[Front-end code edit data]
Segment Open
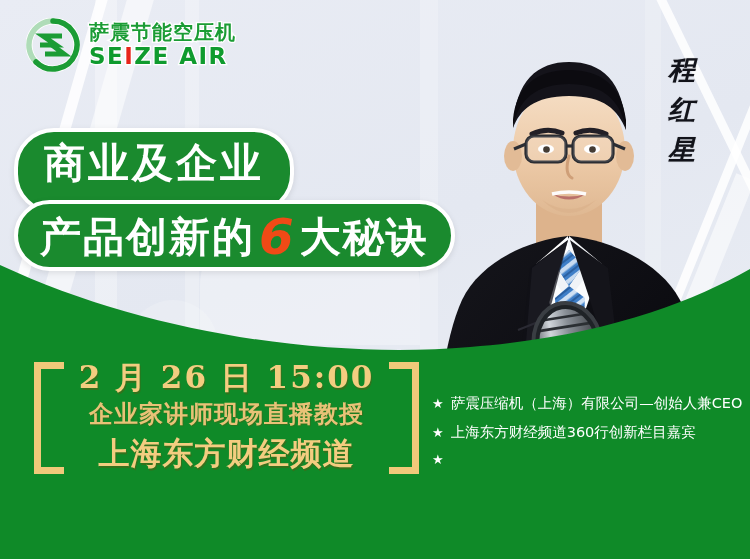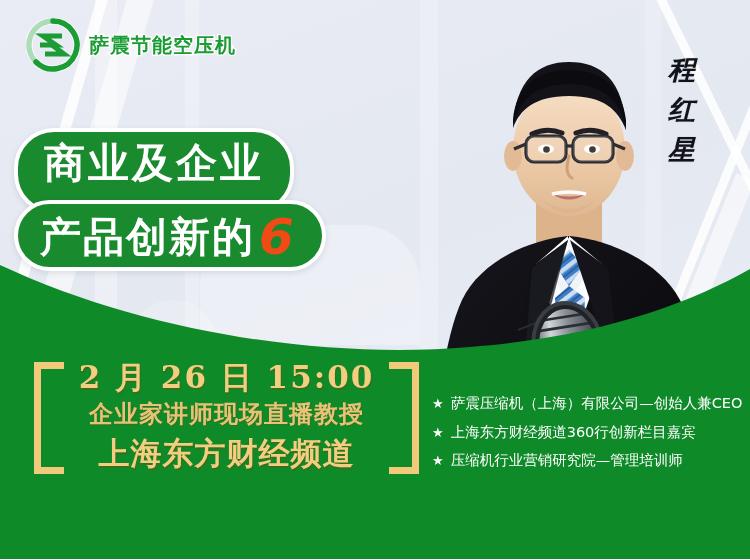--- a/index.html
+++ b/index.html
@@ -302,30 +302,32 @@
       <svg viewBox="0 0 54 54" width="54" height="54">
         <circle cx="27" cy="27" r="24" fill="none" stroke="#ffffff" stroke-width="7"></circle>
         <path d="M27 3 a24 24 0 1 1 -17 41" fill="none" stroke="#1b9c35" stroke-width="5.5" stroke-linecap="round"></path>
         <path d="M10 44 a24 24 0 0 1 17 -41" fill="none" stroke="#1b9c35" stroke-width="5.5" stroke-linecap="round" opacity="0.35"></path>
         <path d="M36 18 H17 l13 9 H14" fill="none" stroke="#1b9c35" stroke-width="5" stroke-linejoin="miter"></path>
         <path d="M19 36 h19 l-12 -9" fill="none" stroke="#1b9c35" stroke-width="5"></path>
       </svg>
     </div>
     <div class="logo-text">
       <div class="logo-cn">萨震节能空压机</div>
+      <div class="logo-en"><span>SE</span><span class="red">I</span><span>ZE AIR</span></div>
     </div>
   </div>
 
   <div class="pill" id="pill1">
     <span>商业及企业</span>
   </div>
 
   <div class="pill" id="pill2">
     <span>产品创新的</span>
     <span class="num">6</span>
+    <span>大秘诀</span>
   </div>
 
   <div class="name-vert">
     <span>程</span>
     <span>红</span>
     <span>星</span>
   </div>
 
   <div class="left-info">
     <div class="bracket l"></div>
@@ -341,17 +343,16 @@
     <div class="bullet">
       <span class="star">★</span>
       <span>萨震压缩机（上海）有限公司—创始人兼CEO</span>
     </div>
     <div class="bullet">
       <span class="star">★</span>
       <span>上海东方财经频道360行创新栏目嘉宾</span>
     </div>
     <div class="bullet">
       <span class="star">★</span>
-      <span>压缩机行业营销研究院—管理培训师</span>
     </div>
   </div>
 
 </div>
 
 </body></html>

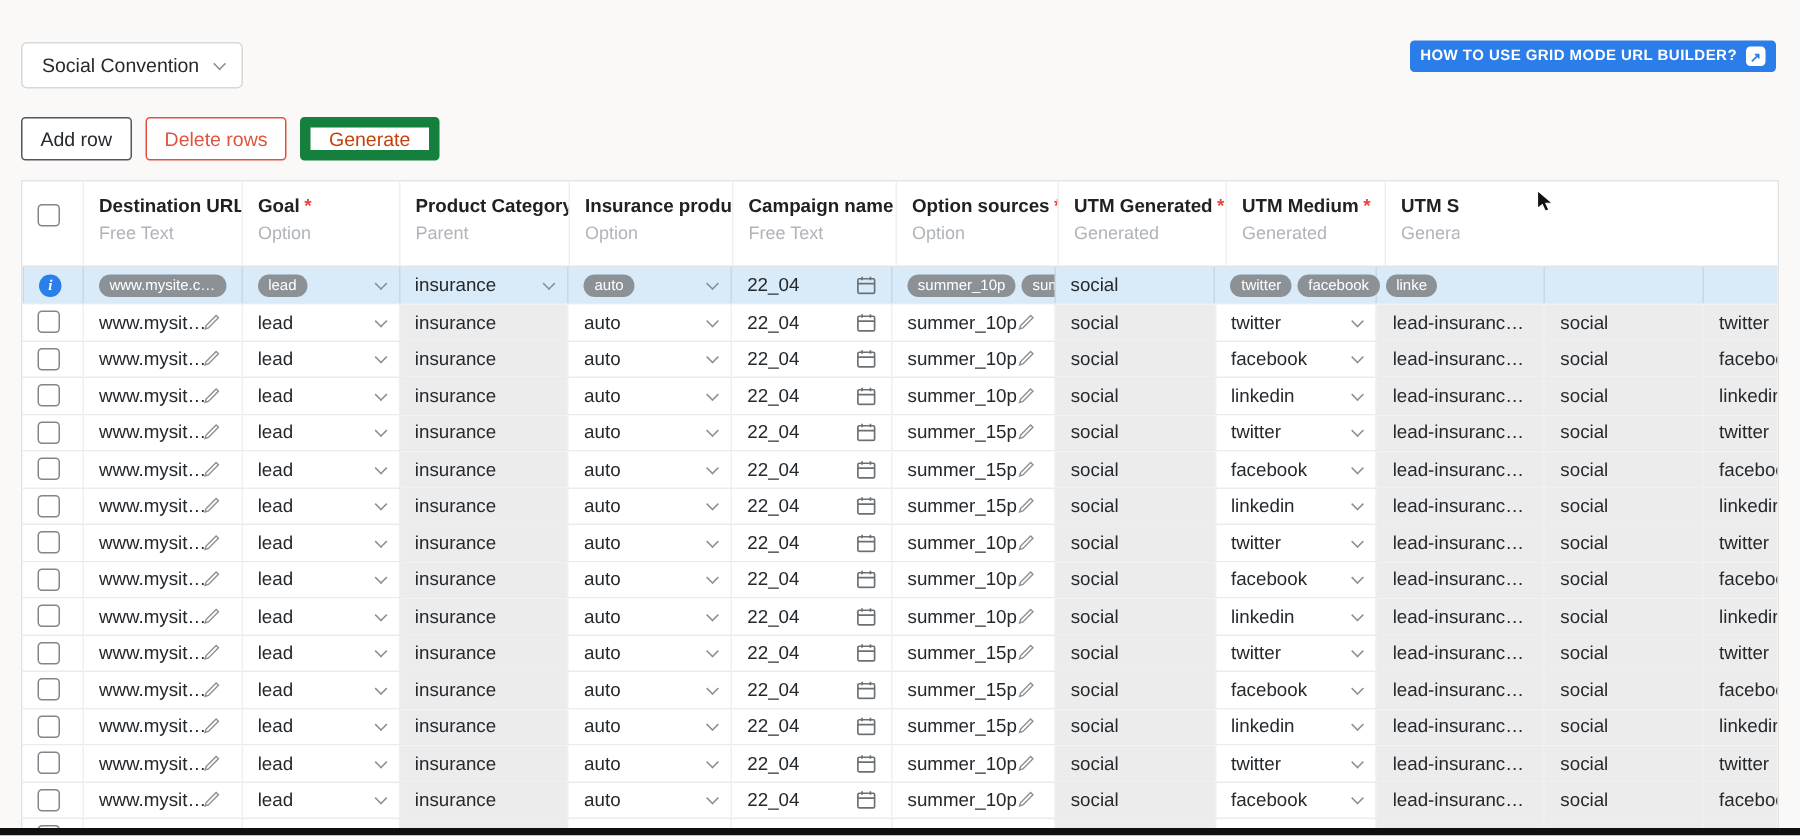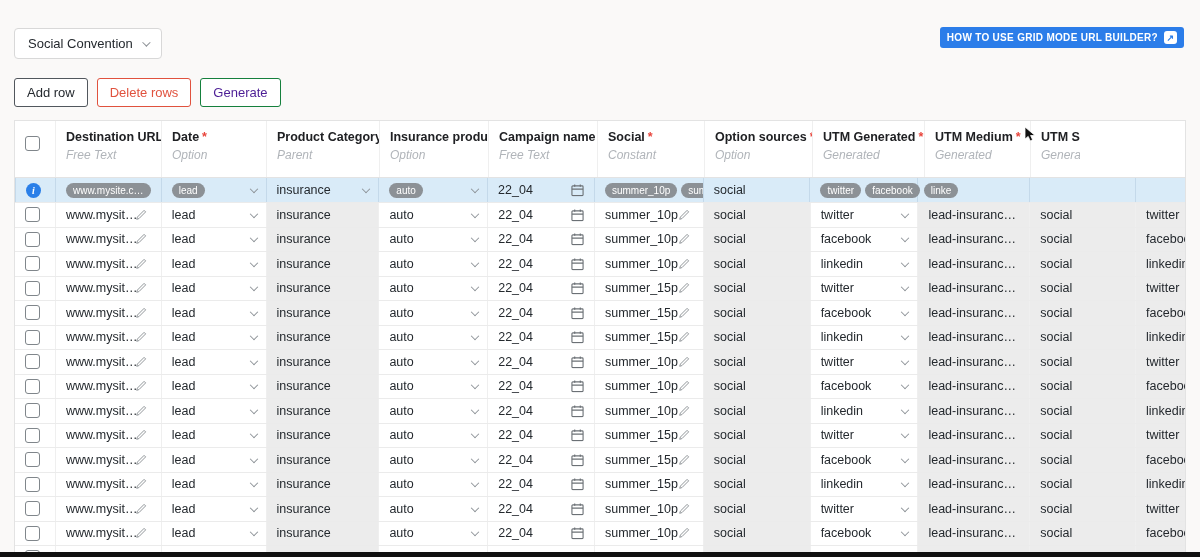--- a/index.html
+++ b/index.html
@@ -13,31 +13,31 @@
   .help-btn { position:absolute; right:16px; top:27px; height:21px; background:#2b7de9;
     border:none; border-radius:3px; color:#fff; font-size:10px; font-weight:bold;
     letter-spacing:.3px; display:flex; align-items:center; gap:6px; padding:0 7px; cursor:pointer; }
   .ext-icon { width:13px; height:13px; border-radius:3px; background:#fff; color:#2b7de9;
     font-size:9px; font-weight:bold; display:flex; align-items:center; justify-content:center; }
   .actions { position:absolute; left:14px; top:78px; display:flex; gap:9px; }
   .actions button { height:29px; padding:0 12px; border-radius:3px; font-size:13px;
     background:#fff; cursor:pointer; font-family:inherit; }
   .btn-add { border:1px solid #51575d; color:#24292e; }
   .btn-delete { border:1px solid #e0523e; color:#e0523e; }
-  .btn-generate { border:1px solid #15803d; color:#4c1d95; background:#def0fa; }
+  .btn-generate { border:7px solid #15803d; color:#c2410c; background:#def0fa; }
 
   
   .table-wrap { position:absolute; left:14px; top:120px; width:1172px; height:433px;
     background:#fff; border:1px solid #e3e3e3; overflow:hidden; }
   .thead { display:flex; height:57px; border-bottom:1px solid #e3e3e3; background:#fff; }
   .hcell { padding:9px 10px 8px 10px; border-left:1px solid #efefef; overflow:hidden; white-space:nowrap; }
   .hcell:first-child { border-left:none; }
   .htitle { font-size:12.5px; font-weight:bold; color:#202124; }
   .req { color:#e8453c; margin-left:3px; font-weight:bold; }
-  .hsub { font-size:12px; color:#b0b4b9; margin-top:4px;font-style:italic; }
+  .hsub { font-size:12px; color:#b0b4b9; margin-top:4px; }
 
   .trow { display:flex; height:24.5px; border-bottom:1px solid #ebebeb; background:#fff; }
   .cell { display:flex; align-items:center; padding:0 10px; font-size:12.5px; color:#24292e;
     border-left:1px solid #efefef; position:relative; overflow:hidden; white-space:nowrap; }
   .cell:first-child { border-left:none; }
   .cell.gray { background:#ececec; }
   .ellip { overflow:hidden; text-overflow:ellipsis; white-space:nowrap; max-width:100%; }
 
   
   .c0{width:40px;} .c1{width:106px;} .c2{width:105px;} .c3{width:113px;} .c4{width:109px;}
@@ -87,38 +87,34 @@
   <div class="thead">
     <div class="hcell c0" style="display:flex; align-items:flex-start; padding-top:15px;">
       <span class="checkbox"></span>
     </div>
 
   <div class="hcell c1">
     <div class="htitle"><span>Destination URL</span></div>
     <div class="hsub">Free Text</div>
   </div>
       <div class="hcell c2">
-    <div class="htitle"><span>Date</span><span class="req">*</span></div>
+    <div class="htitle"><span>Goal</span><span class="req">*</span></div>
     <div class="hsub">Option</div>
   </div>
       <div class="hcell c3">
     <div class="htitle"><span>Product Category</span></div>
     <div class="hsub">Parent</div>
   </div>
       <div class="hcell c4">
     <div class="htitle"><span>Insurance products</span></div>
     <div class="hsub">Option</div>
   </div>
       <div class="hcell c6">
     <div class="htitle"><span>Campaign name</span></div>
     <div class="hsub">Free Text</div>
-  </div>
-      <div class="hcell c7">
-    <div class="htitle"><span>Social</span><span class="req">*</span></div>
-    <div class="hsub">Constant</div>
   </div>
       <div class="hcell c8">
     <div class="htitle"><span>Option sources</span><span class="req">*</span></div>
     <div class="hsub">Option</div>
   </div>
       <div class="hcell c9">
     <div class="htitle"><span>UTM Generated</span><span class="req">*</span></div>
     <div class="hsub">Generated</div>
   </div>
       <div class="hcell c10">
Segment Closed
YOUR ASSIGNMENT: Print each entry exactly, leaving pictures out.

TASK RESULT:
--- a/index.html
+++ b/index.html
@@ -302,30 +302,32 @@
       <svg viewBox="0 0 54 54" width="54" height="54">
         <circle cx="27" cy="27" r="24" fill="none" stroke="#ffffff" stroke-width="7"></circle>
         <path d="M27 3 a24 24 0 1 1 -17 41" fill="none" stroke="#1b9c35" stroke-width="5.5" stroke-linecap="round"></path>
         <path d="M10 44 a24 24 0 0 1 17 -41" fill="none" stroke="#1b9c35" stroke-width="5.5" stroke-linecap="round" opacity="0.35"></path>
         <path d="M36 18 H17 l13 9 H14" fill="none" stroke="#1b9c35" stroke-width="5" stroke-linejoin="miter"></path>
         <path d="M19 36 h19 l-12 -9" fill="none" stroke="#1b9c35" stroke-width="5"></path>
       </svg>
     </div>
     <div class="logo-text">
       <div class="logo-cn">萨震节能空压机</div>
+      <div class="logo-en"><span>SE</span><span class="red">I</span><span>ZE AIR</span></div>
     </div>
   </div>
 
   <div class="pill" id="pill1">
     <span>商业及企业</span>
   </div>
 
   <div class="pill" id="pill2">
     <span>产品创新的</span>
     <span class="num">6</span>
+    <span>大秘诀</span>
   </div>
 
   <div class="name-vert">
     <span>程</span>
     <span>红</span>
     <span>星</span>
   </div>
 
   <div class="left-info">
     <div class="bracket l"></div>
@@ -341,17 +343,16 @@
     <div class="bullet">
       <span class="star">★</span>
       <span>萨震压缩机（上海）有限公司—创始人兼CEO</span>
     </div>
     <div class="bullet">
       <span class="star">★</span>
       <span>上海东方财经频道360行创新栏目嘉宾</span>
     </div>
     <div class="bullet">
       <span class="star">★</span>
-      <span>压缩机行业营销研究院—管理培训师</span>
     </div>
   </div>
 
 </div>
 
 </body></html>

--- a/index.html
+++ b/index.html
@@ -13,31 +13,31 @@
   .help-btn { position:absolute; right:16px; top:27px; height:21px; background:#2b7de9;
     border:none; border-radius:3px; color:#fff; font-size:10px; font-weight:bold;
     letter-spacing:.3px; display:flex; align-items:center; gap:6px; padding:0 7px; cursor:pointer; }
   .ext-icon { width:13px; height:13px; border-radius:3px; background:#fff; color:#2b7de9;
     font-size:9px; font-weight:bold; display:flex; align-items:center; justify-content:center; }
   .actions { position:absolute; left:14px; top:78px; display:flex; gap:9px; }
   .actions button { height:29px; padding:0 12px; border-radius:3px; font-size:13px;
     background:#fff; cursor:pointer; font-family:inherit; }
   .btn-add { border:1px solid #51575d; color:#24292e; }
   .btn-delete { border:1px solid #e0523e; color:#e0523e; }
-  .btn-generate { border:1px solid #15803d; color:#4c1d95; background:#def0fa; }
+  .btn-generate { border:7px solid #15803d; color:#c2410c; background:#def0fa; }
 
   
   .table-wrap { position:absolute; left:14px; top:120px; width:1172px; height:433px;
     background:#fff; border:1px solid #e3e3e3; overflow:hidden; }
   .thead { display:flex; height:57px; border-bottom:1px solid #e3e3e3; background:#fff; }
   .hcell { padding:9px 10px 8px 10px; border-left:1px solid #efefef; overflow:hidden; white-space:nowrap; }
   .hcell:first-child { border-left:none; }
   .htitle { font-size:12.5px; font-weight:bold; color:#202124; }
   .req { color:#e8453c; margin-left:3px; font-weight:bold; }
-  .hsub { font-size:12px; color:#b0b4b9; margin-top:4px;font-style:italic; }
+  .hsub { font-size:12px; color:#b0b4b9; margin-top:4px; }
 
   .trow { display:flex; height:24.5px; border-bottom:1px solid #ebebeb; background:#fff; }
   .cell { display:flex; align-items:center; padding:0 10px; font-size:12.5px; color:#24292e;
     border-left:1px solid #efefef; position:relative; overflow:hidden; white-space:nowrap; }
   .cell:first-child { border-left:none; }
   .cell.gray { background:#ececec; }
   .ellip { overflow:hidden; text-overflow:ellipsis; white-space:nowrap; max-width:100%; }
 
   
   .c0{width:40px;} .c1{width:106px;} .c2{width:105px;} .c3{width:113px;} .c4{width:109px;}
@@ -87,38 +87,34 @@
   <div class="thead">
     <div class="hcell c0" style="display:flex; align-items:flex-start; padding-top:15px;">
       <span class="checkbox"></span>
     </div>
 
   <div class="hcell c1">
     <div class="htitle"><span>Destination URL</span></div>
     <div class="hsub">Free Text</div>
   </div>
       <div class="hcell c2">
-    <div class="htitle"><span>Date</span><span class="req">*</span></div>
+    <div class="htitle"><span>Goal</span><span class="req">*</span></div>
     <div class="hsub">Option</div>
   </div>
       <div class="hcell c3">
     <div class="htitle"><span>Product Category</span></div>
     <div class="hsub">Parent</div>
   </div>
       <div class="hcell c4">
     <div class="htitle"><span>Insurance products</span></div>
     <div class="hsub">Option</div>
   </div>
       <div class="hcell c6">
     <div class="htitle"><span>Campaign name</span></div>
     <div class="hsub">Free Text</div>
-  </div>
-      <div class="hcell c7">
-    <div class="htitle"><span>Social</span><span class="req">*</span></div>
-    <div class="hsub">Constant</div>
   </div>
       <div class="hcell c8">
     <div class="htitle"><span>Option sources</span><span class="req">*</span></div>
     <div class="hsub">Option</div>
   </div>
       <div class="hcell c9">
     <div class="htitle"><span>UTM Generated</span><span class="req">*</span></div>
     <div class="hsub">Generated</div>
   </div>
       <div class="hcell c10">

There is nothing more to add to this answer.